Biological effect of far-infrared therapy on increasing skin microcirculation in rats

Background/purpose: Insufficient microcirculation of skin leads to acute and chronic tissue ischemia in cases of trauma, reconstructive surgery, diabetes mellitus and peripheral arterial occlusive disease. The autonomic nervous system and nitric oxide (NO) play important roles in maintaining blood perfusion of the skin. Far-infrared (FIR) therapy provides low energy of light emitted from an artificial radiator and has been used to treat many vascular-related disorders. Nevertheless, the mechanisms through which FIR works remain unclear. The present study aims to test the hypothesis that the effect of FIR is through increasing skin microcirculation by a mechanism other than its thermal effect. Methods: Sixty rats were used in the present study. A WS(TM) TY301 FIR emitter was placed 20 cm above the rats. Skin temperature and blood flow were continuously measured by a K-type thermocouple.

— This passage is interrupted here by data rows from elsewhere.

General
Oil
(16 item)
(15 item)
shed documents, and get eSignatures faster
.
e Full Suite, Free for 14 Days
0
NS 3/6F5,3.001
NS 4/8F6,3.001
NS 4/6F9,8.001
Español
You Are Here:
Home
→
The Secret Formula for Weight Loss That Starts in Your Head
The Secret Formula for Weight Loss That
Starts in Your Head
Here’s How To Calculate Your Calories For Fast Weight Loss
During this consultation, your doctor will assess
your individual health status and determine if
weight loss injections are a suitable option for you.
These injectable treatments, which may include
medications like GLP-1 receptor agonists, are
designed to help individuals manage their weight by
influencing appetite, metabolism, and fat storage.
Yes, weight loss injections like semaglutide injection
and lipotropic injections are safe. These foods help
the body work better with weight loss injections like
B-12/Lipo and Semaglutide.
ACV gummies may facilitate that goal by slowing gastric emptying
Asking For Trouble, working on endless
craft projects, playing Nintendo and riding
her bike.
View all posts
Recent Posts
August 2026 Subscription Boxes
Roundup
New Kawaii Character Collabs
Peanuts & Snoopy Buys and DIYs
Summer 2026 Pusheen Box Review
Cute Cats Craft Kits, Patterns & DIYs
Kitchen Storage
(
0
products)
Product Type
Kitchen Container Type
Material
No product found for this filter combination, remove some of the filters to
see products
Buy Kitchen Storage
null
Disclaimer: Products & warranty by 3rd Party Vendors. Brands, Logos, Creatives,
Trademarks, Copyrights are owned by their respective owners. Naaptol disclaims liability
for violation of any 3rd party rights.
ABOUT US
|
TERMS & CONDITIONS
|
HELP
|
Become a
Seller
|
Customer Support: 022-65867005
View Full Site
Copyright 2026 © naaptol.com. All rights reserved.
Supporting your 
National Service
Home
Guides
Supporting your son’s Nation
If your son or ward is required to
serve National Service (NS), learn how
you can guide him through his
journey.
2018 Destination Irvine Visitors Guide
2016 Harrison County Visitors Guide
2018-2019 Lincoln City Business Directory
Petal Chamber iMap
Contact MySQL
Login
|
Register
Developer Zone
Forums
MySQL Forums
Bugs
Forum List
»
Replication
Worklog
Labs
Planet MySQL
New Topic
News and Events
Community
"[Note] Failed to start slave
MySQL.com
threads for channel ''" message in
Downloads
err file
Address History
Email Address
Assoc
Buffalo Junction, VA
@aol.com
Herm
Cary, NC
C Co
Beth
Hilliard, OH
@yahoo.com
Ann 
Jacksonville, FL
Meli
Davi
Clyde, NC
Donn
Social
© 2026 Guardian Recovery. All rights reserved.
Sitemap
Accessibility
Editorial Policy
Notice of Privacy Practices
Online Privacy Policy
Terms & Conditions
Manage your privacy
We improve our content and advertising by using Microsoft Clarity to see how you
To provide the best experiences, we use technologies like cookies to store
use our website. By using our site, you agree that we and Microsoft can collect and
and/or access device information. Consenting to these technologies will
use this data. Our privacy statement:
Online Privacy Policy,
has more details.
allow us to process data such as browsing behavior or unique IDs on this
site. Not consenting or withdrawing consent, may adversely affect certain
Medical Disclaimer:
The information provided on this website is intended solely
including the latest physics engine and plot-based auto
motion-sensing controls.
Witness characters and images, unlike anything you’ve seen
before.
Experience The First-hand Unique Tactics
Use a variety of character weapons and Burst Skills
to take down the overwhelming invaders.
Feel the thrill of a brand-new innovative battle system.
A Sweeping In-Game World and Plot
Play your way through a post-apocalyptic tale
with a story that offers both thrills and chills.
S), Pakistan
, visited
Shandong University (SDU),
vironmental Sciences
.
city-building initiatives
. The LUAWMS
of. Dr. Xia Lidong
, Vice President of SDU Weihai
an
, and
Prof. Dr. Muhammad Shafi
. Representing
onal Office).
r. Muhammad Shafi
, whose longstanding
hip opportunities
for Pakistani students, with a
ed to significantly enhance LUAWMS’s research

Under laboratory control, the abdominal skin temperature steadily increased from 38-39 degrees C, and was kept at constant temperature. Skin microcirculation was measured with a continuous laser Doppler flowmeter. Results: There was no significant change of skin blood flow during FIR treatment. Skin blood flow increased significantly soon after the removal of the FIR emitter. The stimulating effect on skin blood flow was more significant in the rats treated with FIR for 45 min and could be sustained as long as 60 min. These findings suggested a non-thermic biological effect of FIR on skin microcirculation. The promotive effect of FIR on increasing skin blood flow was not influenced by pretreatment of APP (atropine, propranolol and phentolamine), but was suppressed by pretreatment with N-G-nitro-L-arginine methyl ester (an endothelial nitric oxide synthase inhibitor). Conclusion: In conclusion, FIR therapy exerts a NO-related biological effect to increase skin microcirculation in rats. This might bring into perspective the clinical application of FIR to treat ischemic disease by augmenting L-arginine/NO pathway.